=== Texto de referência ===

Fabricio Carpinejar

Poeta escreve todos os domingos no Magazine e no Portal O Tempo

As padarias da verdade

Publicado em: Sáb, 20/11/21 - 03h00
As padarias mineiras são uma perdição. 
 
Você encontra tudo o que não deve. É um free shop da gula. Ninguém se contém porque deseja aproveitar o bilhete da viagem internacional.  
 
Já que passou por ali, não pode desperdiçar a chance carregando módicos pães de sal. 
 
Fica envergonhado de estar na fila somente com um pacote de papel. O risco é se considerar pobre em excesso. Olha-se para os lados e enxerga-se a mais pura ostentação do açúcar, do queijo, do milho e do coco. 
 
É um ponto de encontro de todos os que têm restrição de glicose e glúten, para testar os limites dos últimos exames. 
 
São viciados por empadas, pastéis, rabanadas, bolo de cenoura com cobertura de chocolate, pizzas altas caseiras.
 
Não é por acaso que existem carrinhos de supermercado na entrada. Os braços não dão conta. 
 
Mas a maior atração é a sinceridade do mineiro. A franqueza afetuosa dos atendentes. 
 
Eles não mentem. Não ficam fazendo falsa propaganda. Não são possuídos pelo descarte  compulsivo dos produtos antigos. Protagonizam comerciais da verdade, da cozinha como ela é. Como se fossem amigos de longa data, como se a intimidade fosse a alma do negócio.

===

■ Problema a resolver:
Indique se cada afirmação concorda com o texto sobre as padarias mineiras, respondendo sim ou não e citando literalmente as palavras do texto que decidem a questão. 1. Há carrinhos de supermercado na entrada das padarias. 2. Os atendentes fazem falsa propaganda dos produtos. 3. A maior atração das padarias é o pão de sal. As entradas não guardam relação alguma com esta atividade.

=== Informações ===

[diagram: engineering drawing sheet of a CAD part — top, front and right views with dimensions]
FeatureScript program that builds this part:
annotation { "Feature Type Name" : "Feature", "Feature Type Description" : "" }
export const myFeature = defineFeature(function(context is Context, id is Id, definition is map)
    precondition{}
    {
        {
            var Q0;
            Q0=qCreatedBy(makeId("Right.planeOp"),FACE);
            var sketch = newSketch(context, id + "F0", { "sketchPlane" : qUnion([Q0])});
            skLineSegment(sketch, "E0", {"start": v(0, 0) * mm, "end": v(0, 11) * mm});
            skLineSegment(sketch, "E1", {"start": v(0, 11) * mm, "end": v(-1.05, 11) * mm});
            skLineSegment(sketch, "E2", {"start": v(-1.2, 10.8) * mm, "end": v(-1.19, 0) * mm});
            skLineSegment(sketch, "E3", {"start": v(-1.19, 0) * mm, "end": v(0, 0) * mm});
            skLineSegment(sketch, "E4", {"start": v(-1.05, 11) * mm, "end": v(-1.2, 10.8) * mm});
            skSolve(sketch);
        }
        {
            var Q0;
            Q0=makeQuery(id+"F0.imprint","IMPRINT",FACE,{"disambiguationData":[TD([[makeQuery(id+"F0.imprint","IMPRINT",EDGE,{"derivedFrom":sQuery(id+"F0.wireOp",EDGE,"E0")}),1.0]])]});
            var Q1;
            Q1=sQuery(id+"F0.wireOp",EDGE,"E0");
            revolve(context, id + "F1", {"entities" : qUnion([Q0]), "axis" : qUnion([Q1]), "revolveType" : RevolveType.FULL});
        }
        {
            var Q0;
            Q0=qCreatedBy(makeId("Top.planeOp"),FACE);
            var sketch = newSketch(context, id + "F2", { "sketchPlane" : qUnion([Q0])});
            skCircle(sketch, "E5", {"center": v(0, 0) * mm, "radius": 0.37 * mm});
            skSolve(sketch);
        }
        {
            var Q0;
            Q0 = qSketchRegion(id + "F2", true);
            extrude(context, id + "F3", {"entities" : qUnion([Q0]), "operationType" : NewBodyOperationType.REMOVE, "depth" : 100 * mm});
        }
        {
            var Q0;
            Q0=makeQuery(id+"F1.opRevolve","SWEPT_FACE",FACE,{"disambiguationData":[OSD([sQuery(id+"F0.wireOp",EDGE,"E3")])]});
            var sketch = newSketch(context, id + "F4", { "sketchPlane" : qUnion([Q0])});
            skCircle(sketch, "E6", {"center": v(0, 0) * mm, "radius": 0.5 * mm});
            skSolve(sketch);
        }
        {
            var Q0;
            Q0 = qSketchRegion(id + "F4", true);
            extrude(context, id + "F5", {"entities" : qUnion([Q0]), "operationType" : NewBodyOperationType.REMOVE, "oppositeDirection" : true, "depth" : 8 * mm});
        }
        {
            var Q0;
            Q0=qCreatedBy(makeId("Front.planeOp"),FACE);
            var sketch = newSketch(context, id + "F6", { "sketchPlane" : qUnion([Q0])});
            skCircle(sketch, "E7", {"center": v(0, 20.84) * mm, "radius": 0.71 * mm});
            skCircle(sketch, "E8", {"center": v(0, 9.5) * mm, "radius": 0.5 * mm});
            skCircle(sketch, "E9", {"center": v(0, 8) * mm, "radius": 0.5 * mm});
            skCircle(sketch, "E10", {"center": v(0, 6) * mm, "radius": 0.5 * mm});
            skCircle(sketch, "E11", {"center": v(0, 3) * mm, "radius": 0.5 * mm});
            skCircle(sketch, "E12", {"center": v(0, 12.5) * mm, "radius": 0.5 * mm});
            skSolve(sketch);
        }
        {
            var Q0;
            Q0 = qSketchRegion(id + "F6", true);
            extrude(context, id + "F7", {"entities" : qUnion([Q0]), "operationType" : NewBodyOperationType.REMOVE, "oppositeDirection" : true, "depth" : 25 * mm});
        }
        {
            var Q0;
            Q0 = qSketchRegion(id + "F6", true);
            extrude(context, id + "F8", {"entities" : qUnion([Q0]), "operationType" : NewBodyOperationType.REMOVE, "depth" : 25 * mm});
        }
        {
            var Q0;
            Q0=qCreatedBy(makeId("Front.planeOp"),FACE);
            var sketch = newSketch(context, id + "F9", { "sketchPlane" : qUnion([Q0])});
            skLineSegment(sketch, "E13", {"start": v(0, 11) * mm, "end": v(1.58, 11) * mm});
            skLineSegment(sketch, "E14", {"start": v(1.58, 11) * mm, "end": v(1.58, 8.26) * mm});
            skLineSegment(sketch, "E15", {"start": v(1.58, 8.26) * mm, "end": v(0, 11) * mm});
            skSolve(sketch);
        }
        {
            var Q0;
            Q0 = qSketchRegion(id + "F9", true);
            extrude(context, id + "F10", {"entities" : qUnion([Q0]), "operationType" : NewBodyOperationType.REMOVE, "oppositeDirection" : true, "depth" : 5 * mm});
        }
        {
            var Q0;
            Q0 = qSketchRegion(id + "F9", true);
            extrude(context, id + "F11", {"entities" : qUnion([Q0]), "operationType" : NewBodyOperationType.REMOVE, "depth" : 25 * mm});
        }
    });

===

■ Solução:
1. Sim: "Não é por acaso que existem carrinhos de supermercado na entrada."
2. Não: "Não ficam fazendo falsa propaganda."
3. Não: "Mas a maior atração é a sinceridade do mineiro."